*** Material shown Section Begins ***

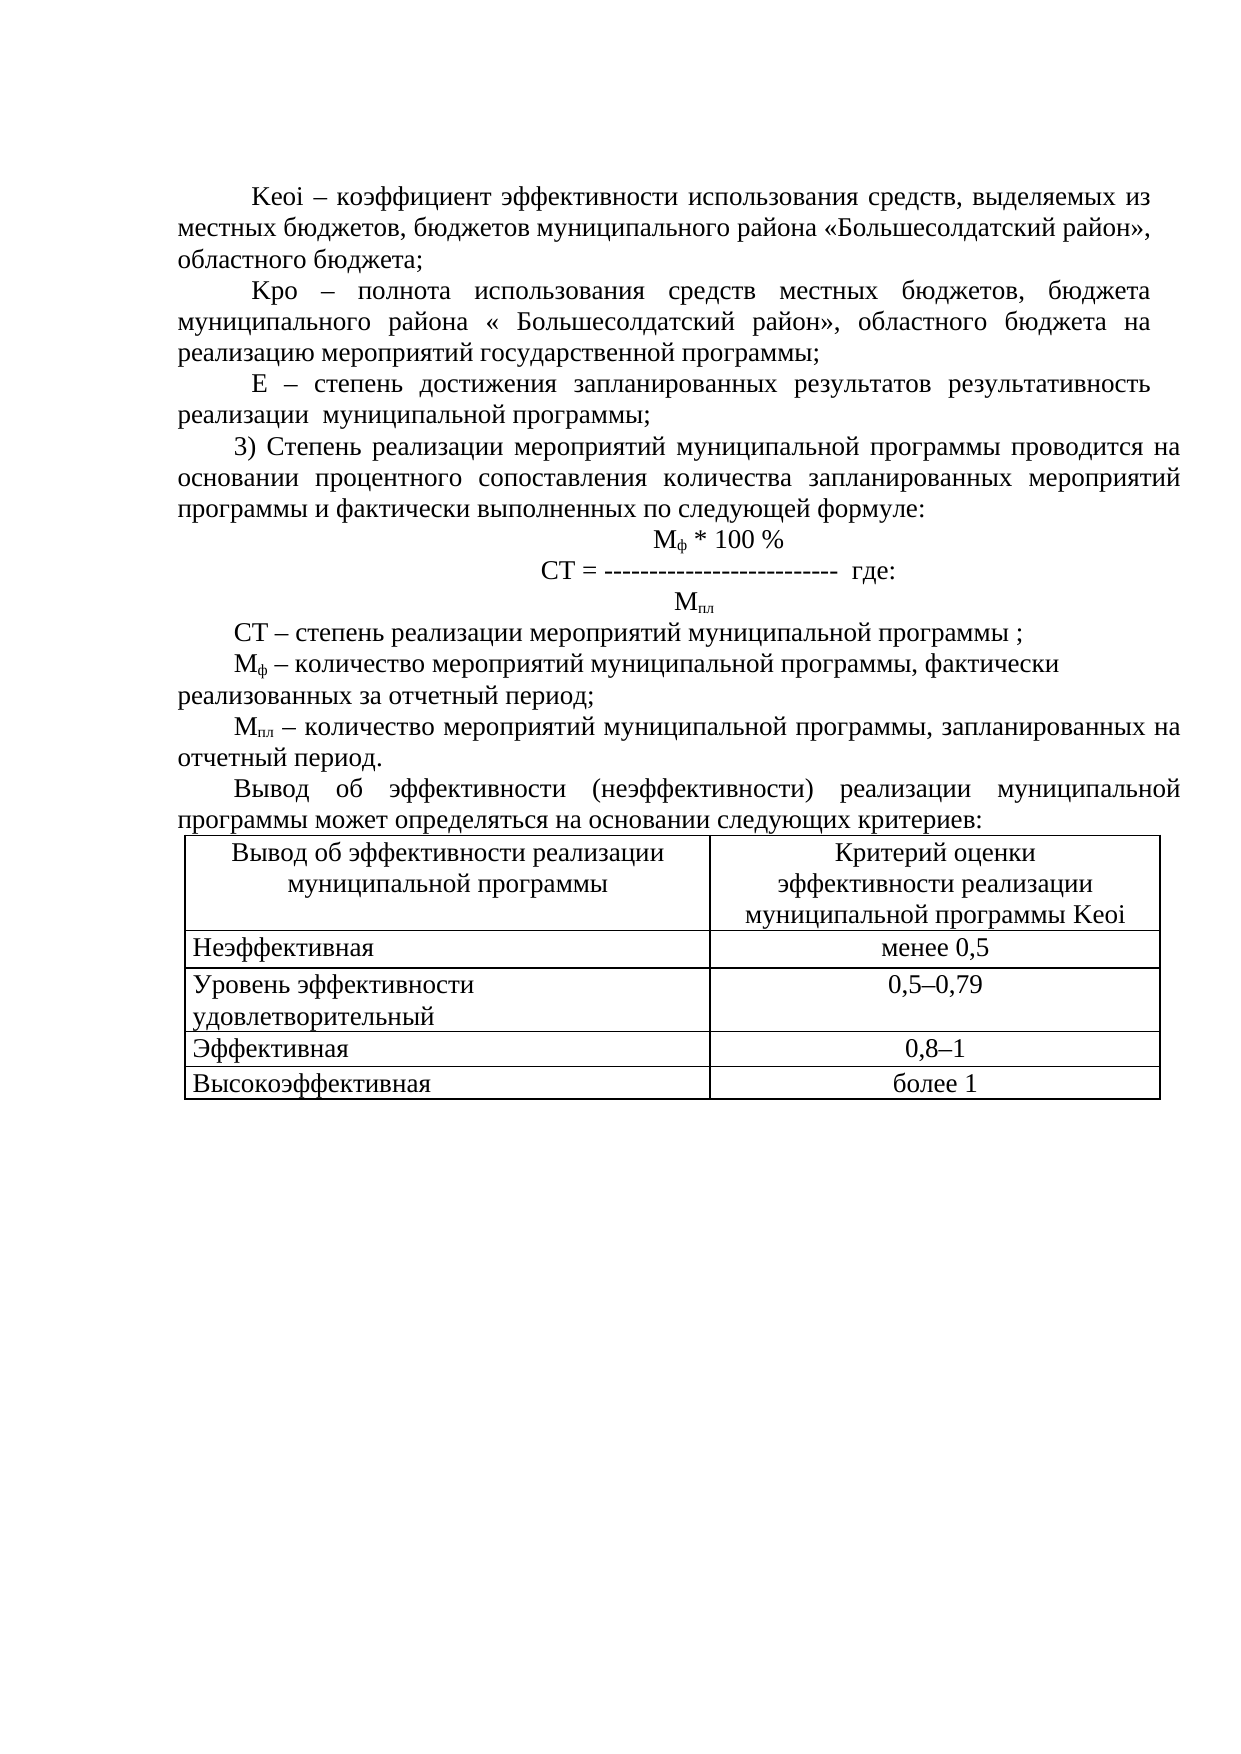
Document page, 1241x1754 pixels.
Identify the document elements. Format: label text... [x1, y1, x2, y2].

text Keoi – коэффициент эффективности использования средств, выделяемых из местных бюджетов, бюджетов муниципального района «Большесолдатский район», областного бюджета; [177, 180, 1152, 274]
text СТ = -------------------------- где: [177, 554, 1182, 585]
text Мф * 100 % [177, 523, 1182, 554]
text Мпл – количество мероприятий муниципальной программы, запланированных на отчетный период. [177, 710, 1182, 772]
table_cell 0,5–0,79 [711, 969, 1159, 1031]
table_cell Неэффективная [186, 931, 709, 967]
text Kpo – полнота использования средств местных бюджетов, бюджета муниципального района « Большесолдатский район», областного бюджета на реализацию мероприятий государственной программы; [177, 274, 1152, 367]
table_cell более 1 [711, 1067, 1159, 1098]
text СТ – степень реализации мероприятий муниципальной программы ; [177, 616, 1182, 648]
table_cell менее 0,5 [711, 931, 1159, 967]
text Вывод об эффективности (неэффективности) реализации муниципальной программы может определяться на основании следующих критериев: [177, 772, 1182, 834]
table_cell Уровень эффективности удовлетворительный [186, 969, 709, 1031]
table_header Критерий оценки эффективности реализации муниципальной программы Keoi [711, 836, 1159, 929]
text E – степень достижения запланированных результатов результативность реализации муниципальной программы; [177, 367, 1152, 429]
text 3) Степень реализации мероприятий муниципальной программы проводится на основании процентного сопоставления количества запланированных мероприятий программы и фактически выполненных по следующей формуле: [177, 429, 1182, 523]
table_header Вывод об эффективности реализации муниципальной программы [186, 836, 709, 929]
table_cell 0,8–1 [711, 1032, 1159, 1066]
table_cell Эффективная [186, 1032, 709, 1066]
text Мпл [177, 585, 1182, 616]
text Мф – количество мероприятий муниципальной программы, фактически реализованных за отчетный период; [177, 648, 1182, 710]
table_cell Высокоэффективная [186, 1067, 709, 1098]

*** Material shown Section Ends ***

■ **What the task requires**:
From the entries above, extract each line containing "муниципального".

■ **Reply**:
text Keoi – коэффициент эффективности использования средств, выделяемых из местных бюджетов, бюджетов муниципального района «Большесолдатский район», областного бюджета; [177, 180, 1152, 274]
text Kpo – полнота использования средств местных бюджетов, бюджета муниципального района « Большесолдатский район», областного бюджета на реализацию мероприятий государственной программы; [177, 274, 1152, 367]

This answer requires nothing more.